I’m going to skip the technical details about scale to zero capabilities, warm-up techniques, and so on, and focus on the user perspective. The main difference is how these services are going to charge you based on your usage.

iPaaS or similar SaaS offerings are going to charge you based on application instance or something similar. But serverless/function as a service platform is going to cost you based on the usage that you do of that function. That means that they’re going to cost you based on the number of requests that your function receives.

That’s a game-changer. It provides the most accurate implementation of the optimized operations and elasticity approach. In this case, it’s just direct and clear that you’re going to pay only for the use of your platform. The economics are excellent. Take a look at the AWS Lambda offering today:

The AWS Lambda free usage tier includes 1M free requests per month and 400,000 GB-seconds of compute time per month.

And after, that first million of requests, they’re going to charge you 0.20 $ for every additional million requests.

Reading the sentences above, you’re probably thinking, “That’s perfect. I’m going to migrate everything to that approach!”

Not so fast. This architecture style is not valid for all the services that you may have. While the economics are excellent, these services come with limitations and anti-patterns that mean you should avoid this option.

First, let’s start with the restrictions most cloud providers define for these kinds of services:

  • Execution time: This is usually to be limited by your cloud provider to a maximum number of seconds of execution. That’s fair. If you’re going to be charged by request, and you can do all the work in a single request that takes 10 hours to complete using the resources of the provider, that’s probably not fair to the provider!
  • Memory resources: Also limited, for the same reasons.
  • Interface payload: Some providers also limit the payload that you can receive or send as part of one function — something to take into consideration when you’re defining the architecture style for your workload.

In a moment, we’ll look at the anti-patterns or when you should avoid using this architecture and approach

But first, a quick introduction to how this works at the technical level. This solution can be very economical because the time that your function’s not processing any requests is not loaded into their systems. So, it’s not using any resource at all (just a tiny storage part, but this is something ridiculous) and generating any cost for the cloud provider. But that also means that when someone needs to execute your function, the system needs to recover it, launch it and process the request. That’s usually called the “warm-up time,” and its duration depends on the technology you use.
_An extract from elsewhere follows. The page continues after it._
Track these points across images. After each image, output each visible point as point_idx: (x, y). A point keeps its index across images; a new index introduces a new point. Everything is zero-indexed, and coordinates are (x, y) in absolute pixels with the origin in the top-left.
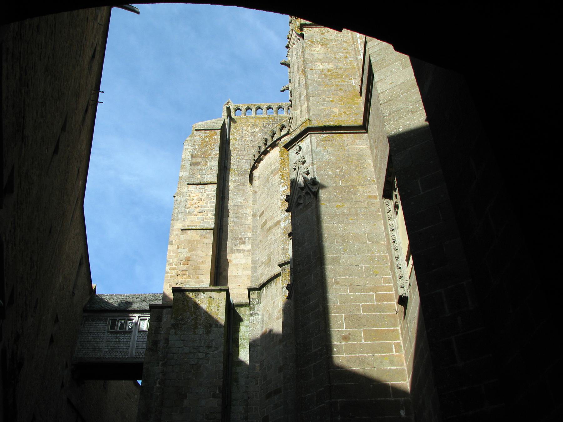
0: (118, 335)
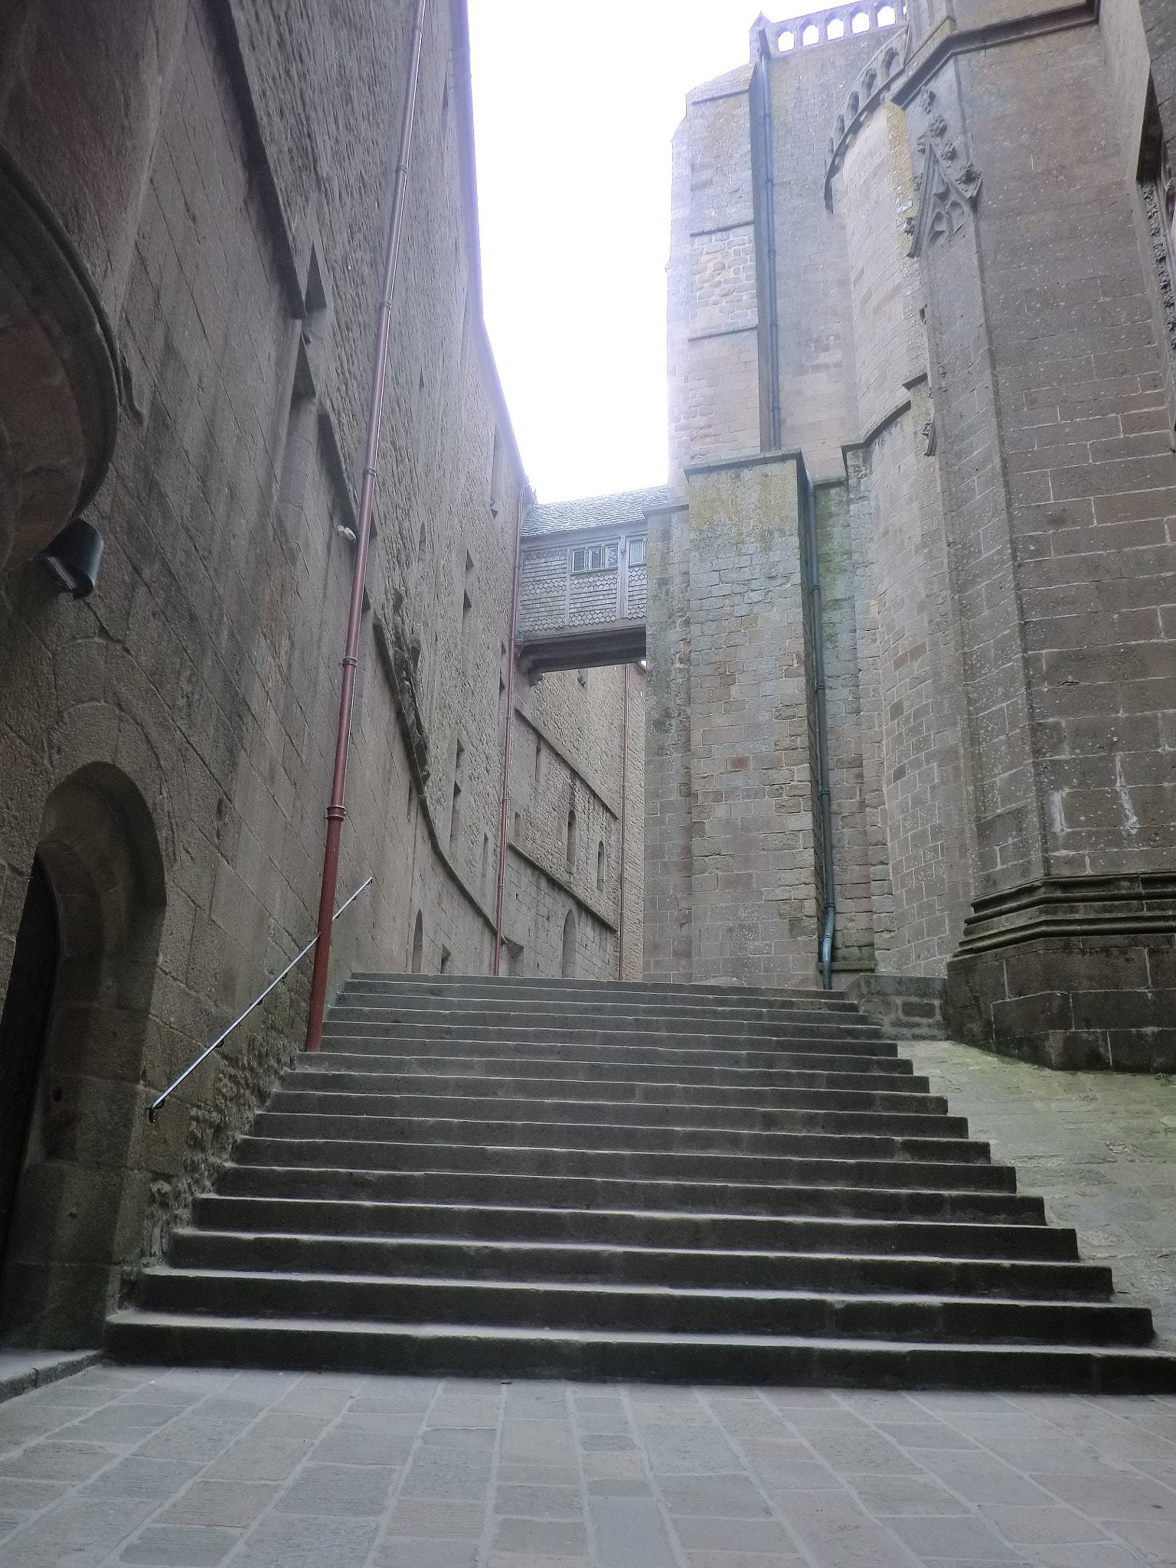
0: (591, 579)
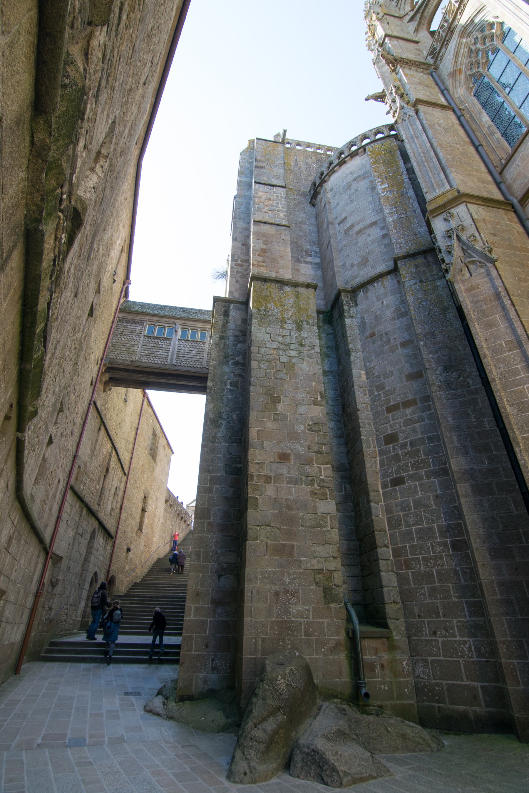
0: (156, 341)
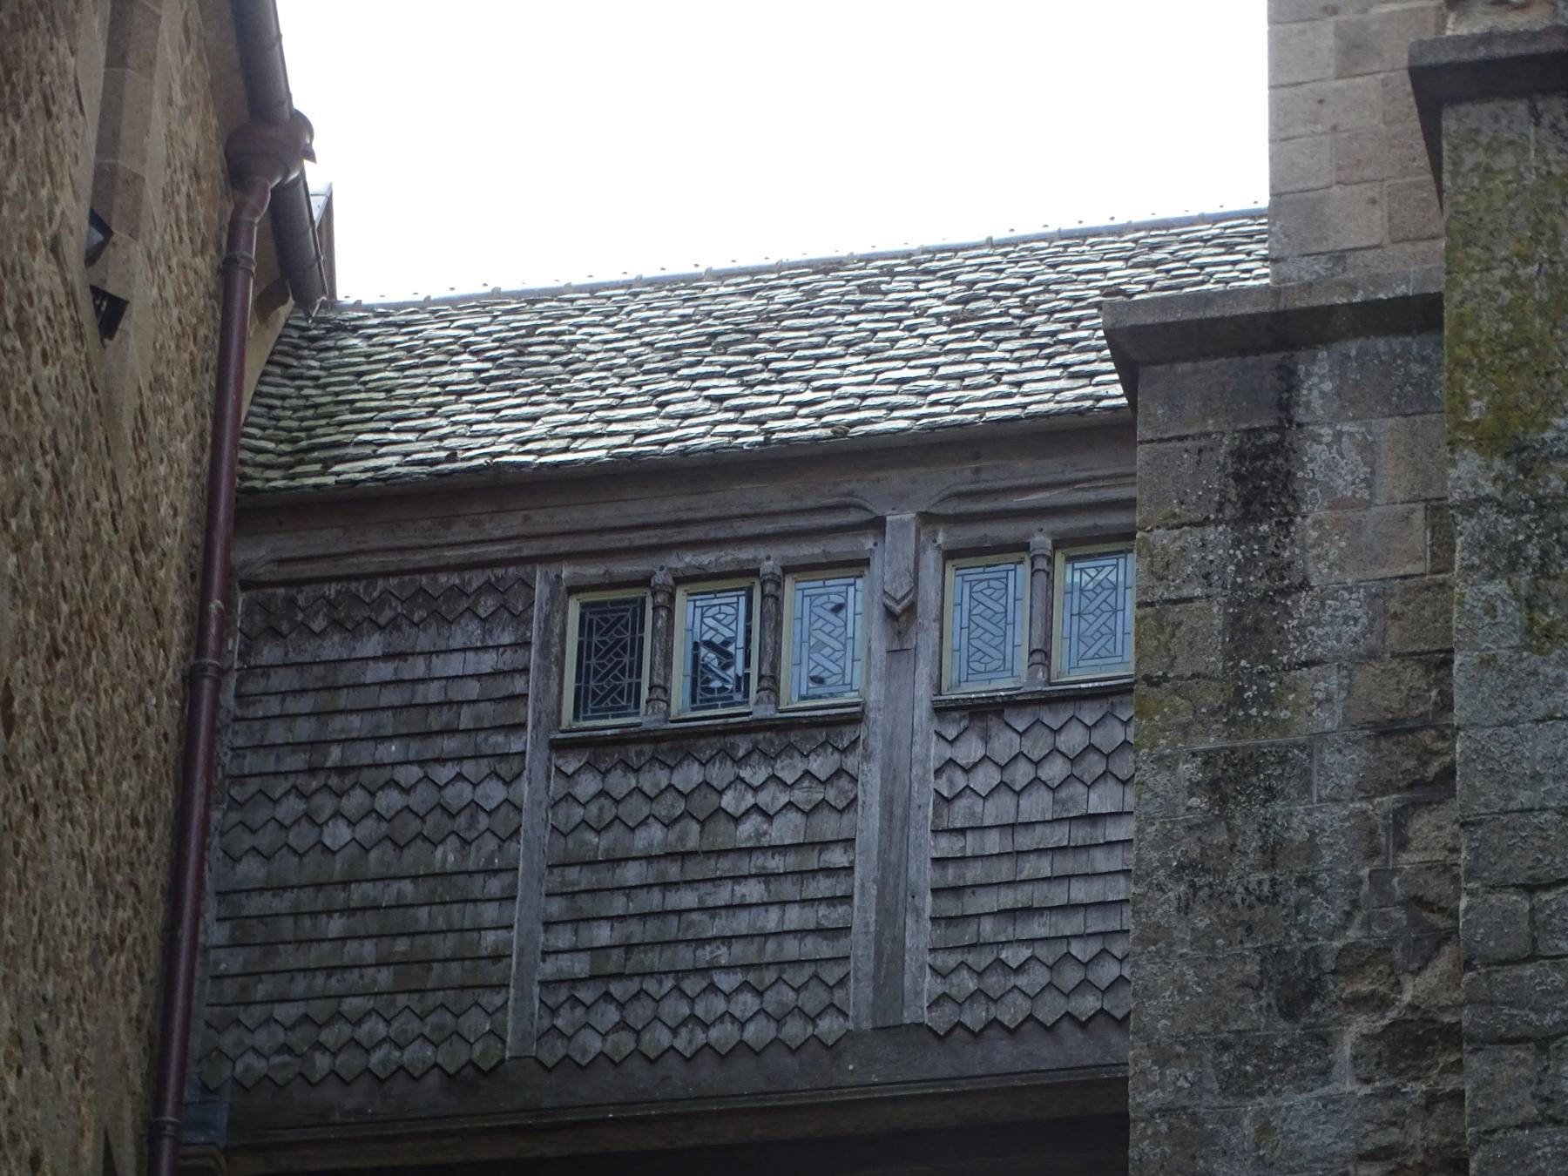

  • Low-latency services and Services with critical response time: If your service needs low latency or the response time must be aggressive, this approach is probably is not going to work for you because of the warm-up time. Yes, there are workarounds to solve this, but they require dummy requests to the service to keep it loaded and they generate additional cost.
  • Batch or scheduled process: This is for stateless API for the cloud-native world. If you have a batch process that could take time, perhaps because it’s scheduled at nights or the weekend, it might not be the best idea to run this kind of workload.
  • Massive services: If you pay by request, it’s important to evaluate the number of requests that your service is going to receive to make sure that the numbers are still on your side. If you have a service with millions of requests per second, this probably isn’t going to be the best approach for your IT budget.

In the end, serverless/function as a service is so great because of its simplicity and how economical it is. At the same time, it’s not a silver bullet to cover all your workloads.

You need to balance it with other architectural approaches and container-based platforms, or iPaaS and SaaS offerings, to keep your toolbox full of options to find the best solution for each workload pattern that your company has.